= Pol Anglada =

Spanish artist

Pol Anglada (born 1991) is a Spanish artist and illustrator known for his erotic queer drawings and collaborations in the fashion world. He works across visual art, fashion illustration, and editorial projects, garnering attention for his high-contrast illustrative and intimate style, and bringing queer desire into mainstream contexts. He has held residencies, notably with the Tom of Finland Foundation, exhibited internationally, including at CULTUREEDIT Gallery, Palazzo Soranzo Cappello (Venice), and C.G. Williams (London), and collaborated with brands such as Moncler, JW Anderson, and Loewe.

== Early life and education ==
Anglada was born in 1991 in a small town near the Catalan Pyrenees in Spain. His father worked as an electrician and his mother came from a farming background. His grandmother was a skilled seamstress, which influenced his early exposure to textiles and craft. He drew inspiration from his father's comics and from classic comic and illustrators such as Milo Manara, Tanino Liberatore, and Enki Bilal. As a teenager, Anglada discovered the worlds of Ranxerox, Physique Pictorial, and Tom of Finland, which have all influenced Anglada's visual vocabulary.

He graduated from the IED Barcelona.

== Work ==

=== Style and Themes ===
Anglada typically works in colored pencil, gouache, or watercolor, depicting figures and bodies in erotic motion, indulging in physical intimacy, and carrying out any number of kinks and fetishes. His visual language draws from magazine culture, comics, and erotic illustration traditions, with playful, sometimes explicit, imagery. Visual contemporaries include Mel Odom, Drake Carr, David Rappeneau, and David Hockney. Critics note that while the work traffics in eroticism, the artist's visual compositions succeed by constructing a distinct visual framework that includes narrative nuance, humor, and emotional depth.

In 2016, Anglada co-founded Free Time, an independent magazine and clothing project created with Paris-based designers Faye and Gina. The publication focuses on leisure and creative play, featuring zines, t-shirts, and hand-painted garments.

In 2023, his illustrations appeared on JW Anderson garments and were used for a Pride installation at the brand's London flagship store, featuring large-scale murals of men kissing and embracing.

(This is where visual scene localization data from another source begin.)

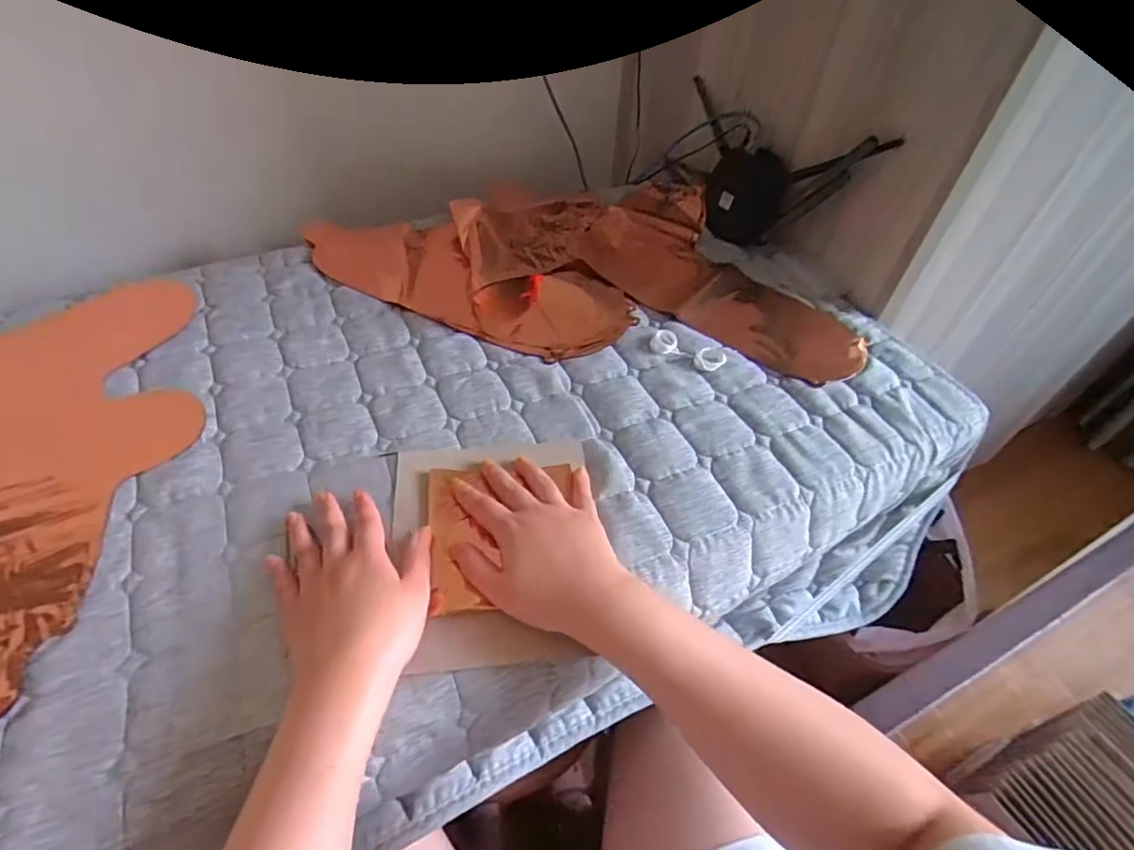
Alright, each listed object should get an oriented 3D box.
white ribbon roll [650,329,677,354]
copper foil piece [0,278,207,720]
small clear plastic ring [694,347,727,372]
[{"bbox_3d":[0.105,-0.090,0.602,0.027,0.012,0.031,14,51,8],"label":"white ribbon roll"},{"bbox_3d":[-0.440,0.018,0.490,0.201,0.011,0.450,-16,52,-18],"label":"copper foil piece"},{"bbox_3d":[0.151,-0.071,0.587,0.031,0.017,0.031,2,50,-2],"label":"small clear plastic ring"}]

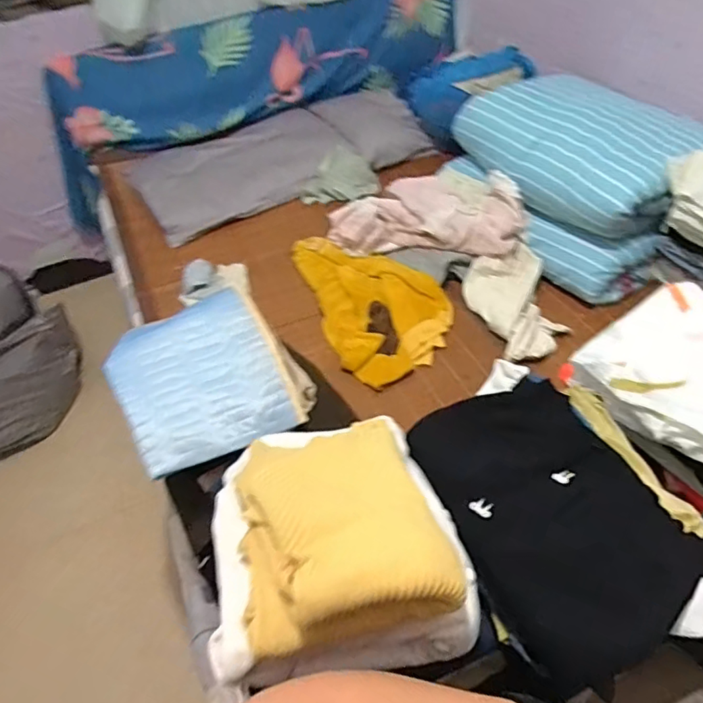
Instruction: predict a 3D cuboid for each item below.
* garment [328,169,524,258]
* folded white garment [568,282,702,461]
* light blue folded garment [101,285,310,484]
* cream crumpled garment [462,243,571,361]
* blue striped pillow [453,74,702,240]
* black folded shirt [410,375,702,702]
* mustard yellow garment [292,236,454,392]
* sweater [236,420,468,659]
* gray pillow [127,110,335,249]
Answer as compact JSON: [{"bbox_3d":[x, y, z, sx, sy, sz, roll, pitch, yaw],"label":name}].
[{"bbox_3d":[0.184,-0.379,1.440,0.494,0.124,0.350,-6,48,1],"label":"garment"},{"bbox_3d":[0.498,0.043,0.756,0.267,0.068,0.309,-29,52,-18],"label":"folded white garment"},{"bbox_3d":[-0.221,0.037,0.797,0.229,0.067,0.257,-26,51,-16],"label":"light blue folded garment"},{"bbox_3d":[0.389,-0.119,1.277,0.195,0.059,0.314,-11,48,-3],"label":"cream crumpled garment"},{"bbox_3d":[0.569,-0.532,1.374,0.378,0.160,0.607,-26,51,-15],"label":"blue striped pillow"},{"bbox_3d":[0.209,0.161,0.587,0.196,0.078,0.329,-21,49,-11],"label":"black folded shirt"},{"bbox_3d":[0.045,-0.162,1.377,0.313,0.043,0.565,-21,50,-12],"label":"mustard yellow garment"},{"bbox_3d":[-0.018,0.164,0.553,0.188,0.068,0.290,-10,20,-8],"label":"sweater"},{"bbox_3d":[-0.366,-0.618,1.759,0.659,0.080,0.420,-31,52,-19],"label":"gray pillow"}]

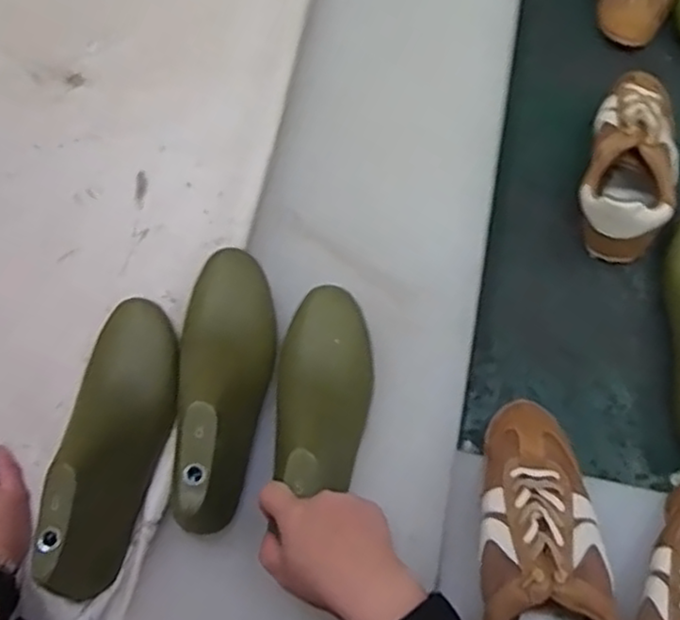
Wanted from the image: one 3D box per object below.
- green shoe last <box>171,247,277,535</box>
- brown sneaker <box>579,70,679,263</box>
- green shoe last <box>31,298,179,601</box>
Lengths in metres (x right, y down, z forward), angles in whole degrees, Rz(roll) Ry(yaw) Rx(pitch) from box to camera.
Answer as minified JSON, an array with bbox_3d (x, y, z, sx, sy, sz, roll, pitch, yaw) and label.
[{"bbox_3d":[-0.101,0.057,0.603,0.077,0.082,0.256,3,56,0],"label":"green shoe last"},{"bbox_3d":[0.312,-0.163,0.750,0.095,0.068,0.217,17,70,8],"label":"brown sneaker"},{"bbox_3d":[-0.189,0.103,0.589,0.074,0.097,0.252,5,70,1],"label":"green shoe last"}]

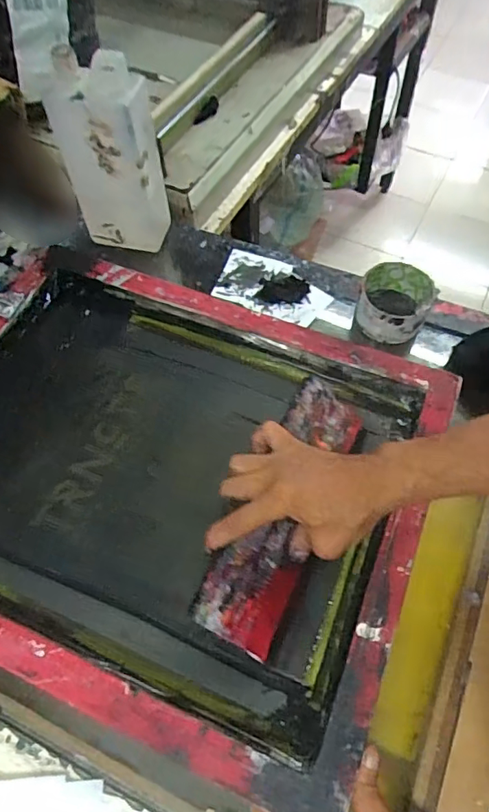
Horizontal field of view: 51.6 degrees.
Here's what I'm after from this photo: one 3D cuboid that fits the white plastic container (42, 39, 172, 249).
[{"bbox_3d":[-0.149,-0.275,0.580,0.109,0.219,0.056,7,61,3],"label":"white plastic container"}]

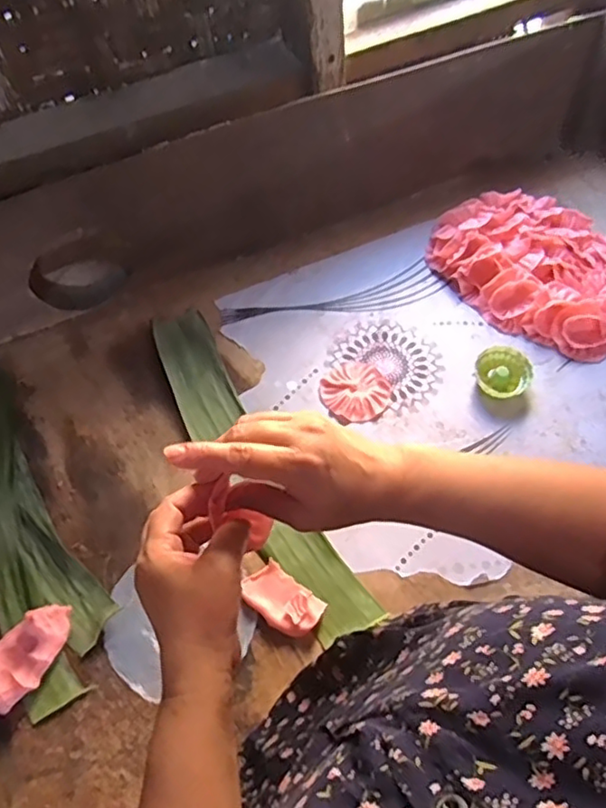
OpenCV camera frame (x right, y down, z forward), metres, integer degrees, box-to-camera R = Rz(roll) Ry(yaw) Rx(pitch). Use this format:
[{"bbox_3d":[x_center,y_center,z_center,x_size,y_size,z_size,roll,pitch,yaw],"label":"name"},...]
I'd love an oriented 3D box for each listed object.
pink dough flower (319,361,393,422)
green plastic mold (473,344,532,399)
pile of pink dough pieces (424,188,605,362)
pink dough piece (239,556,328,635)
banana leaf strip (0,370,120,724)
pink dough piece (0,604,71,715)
[{"bbox_3d":[0.058,-0.016,0.693,0.072,0.008,0.076,-1,61,2],"label":"pink dough flower"},{"bbox_3d":[0.223,-0.035,0.686,0.059,0.021,0.065,24,65,15],"label":"green plastic mold"},{"bbox_3d":[0.292,-0.169,0.754,0.276,0.040,0.190,27,65,16],"label":"pile of pink dough pieces"},{"bbox_3d":[-0.019,0.185,0.577,0.074,0.013,0.045,35,68,20],"label":"pink dough piece"},{"bbox_3d":[-0.291,0.113,0.633,0.093,0.011,0.384,-27,63,-12],"label":"banana leaf strip"},{"bbox_3d":[-0.246,0.225,0.550,0.086,0.039,0.058,-35,65,-16],"label":"pink dough piece"}]

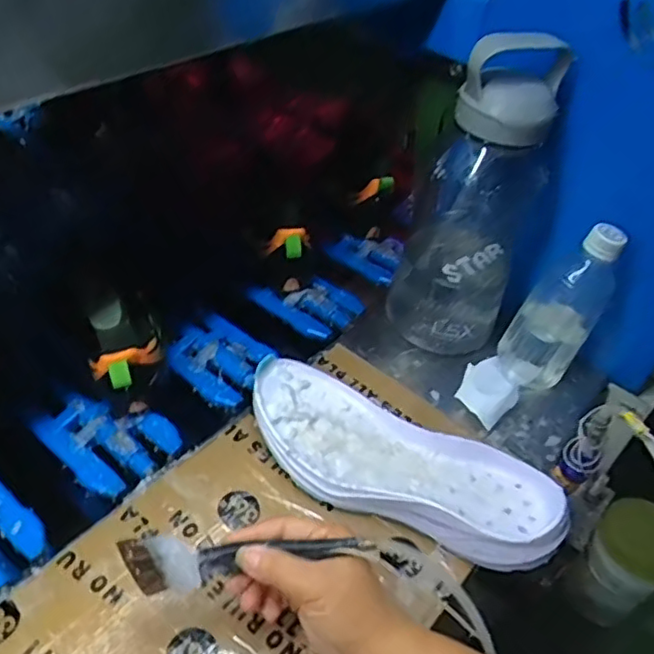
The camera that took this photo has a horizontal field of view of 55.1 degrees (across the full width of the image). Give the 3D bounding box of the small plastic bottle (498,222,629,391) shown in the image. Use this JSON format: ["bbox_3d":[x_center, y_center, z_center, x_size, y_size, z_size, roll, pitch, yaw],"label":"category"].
[{"bbox_3d":[0.227,-0.021,0.610,0.078,0.169,0.074,24,44,17],"label":"small plastic bottle"}]

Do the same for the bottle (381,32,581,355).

=== Major Exhibitions & Residencies ===

- 2025, Walking on Eggshells, C.G. Williams, London (solo)
- 2024, Here, I shall find, living and growing, the coloured expansions of my pleasures, Palazzo Soranzo Cappello, Venice
- 2022 HOLE, CULTUREEDIT Gallery, Tom of Finland Foundation, Los Angeles (solo), The Hole, Los Angeles (solo)
- 2022, Artist-in-Residence, Tom of Finland Foundation (TOM House), Los Angeles

== Publications and Projects ==
Anglada's works and zines have been presented at the Paris Ass Book Fair (Palais de Tokyo) and featured in Document Journal, Platform, Artsy, 10 Magazine, and Gayletter.